Apple-shaped women more likely to suffer heart attack, Oxford study suggests

Women with an apple-shaped figure are more likely to suffer a heart attack than pear-shaped women, a study has suggested.

Researchers at the University of Oxford found that those who carried fat on their waists were more at risk than those who carried it on their hips.

The waist-to-hip ratio was also a better indicator of the likelihood of a heart attack than a person's body mass index (BMI), they said.

Dr Sanne Peters, who led the study, said: "Our findings show that looking at how fat tissue is distributed in the body - especially in women - can give us more insight into the risk of heart attack than measures of general obesity.
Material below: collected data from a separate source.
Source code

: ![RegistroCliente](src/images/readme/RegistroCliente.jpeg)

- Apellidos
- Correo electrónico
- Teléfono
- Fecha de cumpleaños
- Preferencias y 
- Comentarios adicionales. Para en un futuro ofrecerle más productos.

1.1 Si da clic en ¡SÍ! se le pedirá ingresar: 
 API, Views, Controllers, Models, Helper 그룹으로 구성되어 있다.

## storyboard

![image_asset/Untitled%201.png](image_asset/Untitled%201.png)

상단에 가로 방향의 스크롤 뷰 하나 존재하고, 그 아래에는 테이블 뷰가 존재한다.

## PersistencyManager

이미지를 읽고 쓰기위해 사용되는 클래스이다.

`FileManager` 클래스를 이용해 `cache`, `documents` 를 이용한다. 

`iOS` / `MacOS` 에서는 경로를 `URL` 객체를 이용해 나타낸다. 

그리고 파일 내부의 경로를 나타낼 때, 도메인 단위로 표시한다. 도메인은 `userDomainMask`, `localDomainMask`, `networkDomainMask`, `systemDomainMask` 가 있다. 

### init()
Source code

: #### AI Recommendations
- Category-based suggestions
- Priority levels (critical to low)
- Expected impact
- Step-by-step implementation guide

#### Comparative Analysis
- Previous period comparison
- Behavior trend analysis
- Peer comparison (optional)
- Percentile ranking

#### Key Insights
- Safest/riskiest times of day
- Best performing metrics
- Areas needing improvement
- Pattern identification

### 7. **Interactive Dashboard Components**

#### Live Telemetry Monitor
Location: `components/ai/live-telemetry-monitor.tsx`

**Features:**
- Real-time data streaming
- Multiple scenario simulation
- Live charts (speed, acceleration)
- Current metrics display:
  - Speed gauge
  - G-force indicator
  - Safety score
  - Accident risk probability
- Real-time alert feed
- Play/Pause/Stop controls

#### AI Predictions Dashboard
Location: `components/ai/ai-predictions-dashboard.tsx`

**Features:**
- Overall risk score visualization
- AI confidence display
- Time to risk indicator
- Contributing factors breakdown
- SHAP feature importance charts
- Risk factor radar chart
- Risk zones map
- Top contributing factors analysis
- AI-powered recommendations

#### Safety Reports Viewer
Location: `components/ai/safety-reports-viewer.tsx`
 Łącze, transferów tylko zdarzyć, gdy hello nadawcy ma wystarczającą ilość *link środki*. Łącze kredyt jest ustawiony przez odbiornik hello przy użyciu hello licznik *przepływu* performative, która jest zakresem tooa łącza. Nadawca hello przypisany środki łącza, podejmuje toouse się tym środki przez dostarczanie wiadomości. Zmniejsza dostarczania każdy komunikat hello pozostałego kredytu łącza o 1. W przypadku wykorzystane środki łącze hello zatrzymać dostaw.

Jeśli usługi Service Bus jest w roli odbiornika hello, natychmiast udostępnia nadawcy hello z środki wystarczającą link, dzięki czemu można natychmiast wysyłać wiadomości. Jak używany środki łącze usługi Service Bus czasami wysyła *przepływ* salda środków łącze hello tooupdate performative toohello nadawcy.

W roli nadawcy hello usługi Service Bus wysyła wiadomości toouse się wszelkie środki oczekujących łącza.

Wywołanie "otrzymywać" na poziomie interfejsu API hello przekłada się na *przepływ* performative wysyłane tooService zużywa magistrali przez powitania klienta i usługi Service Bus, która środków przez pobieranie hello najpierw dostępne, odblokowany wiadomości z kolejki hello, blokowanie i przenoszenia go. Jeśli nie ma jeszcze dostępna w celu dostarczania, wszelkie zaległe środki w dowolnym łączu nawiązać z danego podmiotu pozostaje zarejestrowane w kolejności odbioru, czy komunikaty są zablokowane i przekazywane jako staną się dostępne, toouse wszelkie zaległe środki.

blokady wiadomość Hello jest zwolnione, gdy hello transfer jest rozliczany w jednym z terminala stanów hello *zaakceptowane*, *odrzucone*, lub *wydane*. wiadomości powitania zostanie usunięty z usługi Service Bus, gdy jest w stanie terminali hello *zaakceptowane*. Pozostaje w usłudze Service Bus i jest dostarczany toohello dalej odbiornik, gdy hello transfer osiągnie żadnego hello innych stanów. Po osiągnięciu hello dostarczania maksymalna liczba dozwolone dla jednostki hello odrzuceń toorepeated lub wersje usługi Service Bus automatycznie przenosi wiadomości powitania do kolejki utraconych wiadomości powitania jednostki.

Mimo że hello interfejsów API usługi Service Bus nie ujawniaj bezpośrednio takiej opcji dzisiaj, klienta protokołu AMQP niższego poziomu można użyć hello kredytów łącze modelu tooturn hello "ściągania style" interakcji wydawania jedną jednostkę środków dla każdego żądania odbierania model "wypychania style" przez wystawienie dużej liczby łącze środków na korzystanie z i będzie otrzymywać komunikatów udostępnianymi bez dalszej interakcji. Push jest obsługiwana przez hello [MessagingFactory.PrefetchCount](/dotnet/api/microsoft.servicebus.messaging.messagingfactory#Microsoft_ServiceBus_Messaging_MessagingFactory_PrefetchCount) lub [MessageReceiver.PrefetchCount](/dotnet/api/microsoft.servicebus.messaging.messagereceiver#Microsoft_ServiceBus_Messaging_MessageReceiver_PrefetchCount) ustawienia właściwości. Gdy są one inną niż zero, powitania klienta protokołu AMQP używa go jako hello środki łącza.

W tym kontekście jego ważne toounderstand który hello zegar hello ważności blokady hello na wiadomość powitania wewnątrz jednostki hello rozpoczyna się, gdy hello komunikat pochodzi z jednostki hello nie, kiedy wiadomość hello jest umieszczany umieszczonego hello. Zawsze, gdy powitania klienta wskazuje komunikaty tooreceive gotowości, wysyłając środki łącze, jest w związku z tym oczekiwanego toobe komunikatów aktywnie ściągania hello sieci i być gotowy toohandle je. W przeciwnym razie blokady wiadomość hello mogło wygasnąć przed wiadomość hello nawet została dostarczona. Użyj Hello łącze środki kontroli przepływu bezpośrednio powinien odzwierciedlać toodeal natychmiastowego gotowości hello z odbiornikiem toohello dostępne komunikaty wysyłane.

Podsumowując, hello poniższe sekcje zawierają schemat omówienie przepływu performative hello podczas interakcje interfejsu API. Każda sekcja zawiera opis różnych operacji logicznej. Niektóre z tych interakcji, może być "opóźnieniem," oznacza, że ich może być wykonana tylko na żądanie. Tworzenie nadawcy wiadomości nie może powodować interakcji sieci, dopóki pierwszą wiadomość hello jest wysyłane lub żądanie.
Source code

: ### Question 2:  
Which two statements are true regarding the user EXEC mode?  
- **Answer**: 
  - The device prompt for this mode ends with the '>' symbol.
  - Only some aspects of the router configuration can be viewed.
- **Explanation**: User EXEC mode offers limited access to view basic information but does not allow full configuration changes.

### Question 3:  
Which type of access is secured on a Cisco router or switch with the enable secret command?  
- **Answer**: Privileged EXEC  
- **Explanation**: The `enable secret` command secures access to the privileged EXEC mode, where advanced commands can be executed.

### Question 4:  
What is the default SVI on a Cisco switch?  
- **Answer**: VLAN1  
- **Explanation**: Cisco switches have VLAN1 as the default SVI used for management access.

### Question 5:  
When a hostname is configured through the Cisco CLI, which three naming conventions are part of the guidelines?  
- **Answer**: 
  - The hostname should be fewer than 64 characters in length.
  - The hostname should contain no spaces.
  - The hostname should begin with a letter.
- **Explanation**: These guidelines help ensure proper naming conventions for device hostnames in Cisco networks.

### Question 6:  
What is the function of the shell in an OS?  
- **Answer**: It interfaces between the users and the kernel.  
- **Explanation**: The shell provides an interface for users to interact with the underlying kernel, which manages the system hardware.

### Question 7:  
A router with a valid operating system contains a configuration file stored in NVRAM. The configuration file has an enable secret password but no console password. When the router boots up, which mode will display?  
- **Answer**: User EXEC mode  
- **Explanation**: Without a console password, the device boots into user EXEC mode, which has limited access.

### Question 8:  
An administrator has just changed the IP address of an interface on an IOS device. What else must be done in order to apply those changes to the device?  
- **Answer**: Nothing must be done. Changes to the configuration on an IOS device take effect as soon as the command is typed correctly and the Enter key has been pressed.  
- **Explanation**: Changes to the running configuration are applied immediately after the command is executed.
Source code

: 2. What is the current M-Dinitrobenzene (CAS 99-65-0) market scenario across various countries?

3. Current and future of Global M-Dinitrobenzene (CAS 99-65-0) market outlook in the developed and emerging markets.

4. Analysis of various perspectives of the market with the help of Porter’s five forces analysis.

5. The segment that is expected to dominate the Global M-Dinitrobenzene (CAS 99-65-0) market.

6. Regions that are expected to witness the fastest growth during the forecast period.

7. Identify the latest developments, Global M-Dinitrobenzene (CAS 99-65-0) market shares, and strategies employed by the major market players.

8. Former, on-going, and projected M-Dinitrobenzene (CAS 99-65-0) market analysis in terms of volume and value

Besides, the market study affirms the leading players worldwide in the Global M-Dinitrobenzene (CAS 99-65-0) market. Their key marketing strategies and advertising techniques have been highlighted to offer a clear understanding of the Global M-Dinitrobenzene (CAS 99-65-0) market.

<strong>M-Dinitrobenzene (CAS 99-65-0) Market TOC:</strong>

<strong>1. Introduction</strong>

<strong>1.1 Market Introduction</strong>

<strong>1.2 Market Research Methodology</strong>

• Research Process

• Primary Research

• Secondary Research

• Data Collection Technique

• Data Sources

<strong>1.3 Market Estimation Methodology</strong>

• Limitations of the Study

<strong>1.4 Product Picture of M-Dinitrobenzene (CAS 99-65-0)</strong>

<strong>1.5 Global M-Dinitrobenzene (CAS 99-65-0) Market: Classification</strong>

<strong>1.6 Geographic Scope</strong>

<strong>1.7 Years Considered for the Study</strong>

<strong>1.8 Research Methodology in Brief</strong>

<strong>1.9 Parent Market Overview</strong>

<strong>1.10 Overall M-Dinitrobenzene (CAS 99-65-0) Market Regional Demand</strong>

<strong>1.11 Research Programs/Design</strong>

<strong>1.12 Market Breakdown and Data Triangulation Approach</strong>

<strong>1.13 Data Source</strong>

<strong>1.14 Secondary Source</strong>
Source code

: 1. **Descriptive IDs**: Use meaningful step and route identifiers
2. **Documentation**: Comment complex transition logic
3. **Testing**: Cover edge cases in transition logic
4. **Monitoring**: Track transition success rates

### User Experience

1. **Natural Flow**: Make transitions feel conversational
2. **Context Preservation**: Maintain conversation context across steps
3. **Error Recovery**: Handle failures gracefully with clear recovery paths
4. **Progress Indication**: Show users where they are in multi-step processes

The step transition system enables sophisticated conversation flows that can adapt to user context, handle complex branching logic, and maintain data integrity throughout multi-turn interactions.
"Our findings also suggest that differences in the way women and men store fat may affect their risk of heart disease.

"Understanding the role sex differences in body fat distribution play in future health problems could lead to sex-specific public-health interventions that could address the global obesity epidemic more effectively."

According to the study, the waist-to-hip ratio was an 18% stronger predictor of heart attack than BMI in women, and a 6% stronger predictor of heart attack in men.

"We need further research to try to disentangle the different ways women and men store body fat and understand how, and why, this is linked to different health risks," added Dr Peters.

The study, which involved data from nearly 500,000 men and women, has been published in the Journal of the American Heart Association.